> _Условие задания_: Воспроизведите без изменений отрывок из текста о детстве Франца Иосифа от «После Рождества, на» до «пару масляно-желтых перчаток.».

> _Фрагмент текста_:
====
Дети Софии, старший из которых Франц Иосиф был следующим претендентом на трон, подрастали в мире «Бидермайер», в тридцатые и сороковые годы прошлого столетия, в атмосфере радостной беззаботности. Его отец, Франц Карл, не оказывал большого влияния ни на ведение домашнего хозяйства, ни на управление государством. Он добродушно примирился со своей ролью и находил большое удовольствие в том, чтобы с маленьким Францем на спине скакать галопом на четвереньках по детской комнате, кормить вместе с ним косулей в парке Пратер или помогать ему приманивать голубей на подоконник их квартиры в Хофбурге. Вечером Франц играл со своими братьями в «шнип-шнап-шнур» и в «черного Петера» или они сидели у ног матери, которая читала им из «Путешествий Гулливера» и «Швейцарские Робинзоны».
Весь клан Габсбургов собирался в дни рождений и на именины в императорском дворце Хофбург на семейные праздники и для обмена подарками. Младшие члены семьи демонстрировали свое умение в тщательно заученных балетах, театральных постановках и в декламации. Младший брат Максимилиан, следующий по возрасту после Франца Иосифа, был, чаще всего, звездой этих постановок, благодаря своему таланту подражания, приятному голосу и обаянию.
В рождественский сочельник вся семья собиралась перед закрытыми дверьми императорских покоев, при этом младшие дети пытались увидеть через замочную скважину младенца Христа. Как только начинали звонить рождественские колокола, двери в Красный салон отворялись и виднелось огромное дерево, сверкающее в сиянии огней. Вокруг громоздились действительно царские подарки: однажды это была детская карета, достаточно большая, чтобы запрячь пони; в другой раз – дворцовая охрана в миниатюре с будками для постовых, барабанами и игрушечными пушками. Франц Иосиф целый вечер занимался строевой подготовкой со своими дядями – эрцгерцогами.
После Рождества, на масленицу во время карнавала, устраивали детские балы с веселыми вальсами и польками и со столами, наполненными сладостями. К концу праздника взрослые тоже начинали танцевать. Даже немного замкнутого, важного дядю Людвига тащили на танцевальный паркет, хотя он и без того, должно быть, намеревался танцевать, как заметила эрцгерцогиня София, потому что в кармане пиджака он принес свежую пару масляно-желтых перчаток.
====
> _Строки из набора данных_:
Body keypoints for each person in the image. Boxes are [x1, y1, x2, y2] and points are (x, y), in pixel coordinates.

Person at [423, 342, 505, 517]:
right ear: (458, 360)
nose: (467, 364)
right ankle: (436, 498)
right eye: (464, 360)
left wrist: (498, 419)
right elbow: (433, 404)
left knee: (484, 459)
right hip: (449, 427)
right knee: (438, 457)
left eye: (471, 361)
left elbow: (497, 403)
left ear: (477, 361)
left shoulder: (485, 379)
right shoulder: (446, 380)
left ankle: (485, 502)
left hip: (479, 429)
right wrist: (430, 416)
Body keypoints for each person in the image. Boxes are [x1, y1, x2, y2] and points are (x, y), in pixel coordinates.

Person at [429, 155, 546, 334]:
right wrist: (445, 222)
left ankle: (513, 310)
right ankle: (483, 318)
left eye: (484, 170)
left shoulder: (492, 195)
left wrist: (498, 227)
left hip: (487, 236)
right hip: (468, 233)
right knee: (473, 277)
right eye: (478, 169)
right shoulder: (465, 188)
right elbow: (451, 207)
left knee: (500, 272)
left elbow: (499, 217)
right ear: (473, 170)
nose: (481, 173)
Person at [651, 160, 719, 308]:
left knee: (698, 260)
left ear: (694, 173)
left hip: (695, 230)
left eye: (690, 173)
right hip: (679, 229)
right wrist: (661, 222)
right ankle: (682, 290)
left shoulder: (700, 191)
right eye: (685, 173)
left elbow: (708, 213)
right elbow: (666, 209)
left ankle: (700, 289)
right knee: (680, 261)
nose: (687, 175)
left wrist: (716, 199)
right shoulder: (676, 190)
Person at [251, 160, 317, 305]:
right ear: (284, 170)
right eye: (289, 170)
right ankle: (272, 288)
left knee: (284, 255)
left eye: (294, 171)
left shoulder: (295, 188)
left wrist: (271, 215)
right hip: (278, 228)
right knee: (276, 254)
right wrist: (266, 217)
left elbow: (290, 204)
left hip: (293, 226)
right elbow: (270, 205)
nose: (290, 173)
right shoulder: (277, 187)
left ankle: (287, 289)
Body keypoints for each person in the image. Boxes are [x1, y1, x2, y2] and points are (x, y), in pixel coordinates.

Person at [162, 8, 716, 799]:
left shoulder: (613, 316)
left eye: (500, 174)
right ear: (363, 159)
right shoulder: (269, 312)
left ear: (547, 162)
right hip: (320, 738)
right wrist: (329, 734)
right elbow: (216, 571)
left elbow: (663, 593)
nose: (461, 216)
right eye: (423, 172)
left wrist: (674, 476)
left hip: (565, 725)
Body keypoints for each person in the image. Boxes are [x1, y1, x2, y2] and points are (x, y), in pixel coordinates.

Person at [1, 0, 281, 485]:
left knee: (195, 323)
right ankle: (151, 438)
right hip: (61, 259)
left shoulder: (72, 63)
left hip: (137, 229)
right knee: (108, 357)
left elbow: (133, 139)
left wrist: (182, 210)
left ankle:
====
> _Решение задачи_:
После Рождества, на масленицу во время карнавала, устраивали детские балы с веселыми вальсами и польками и со столами, наполненными сладостями. К концу праздника взрослые тоже начинали танцевать. Даже немного замкнутого, важного дядю Людвига тащили на танцевальный паркет, хотя он и без того, должно быть, намеревался танцевать, как заметила эрцгерцогиня София, потому что в кармане пиджака он принес свежую пару масляно-желтых перчаток.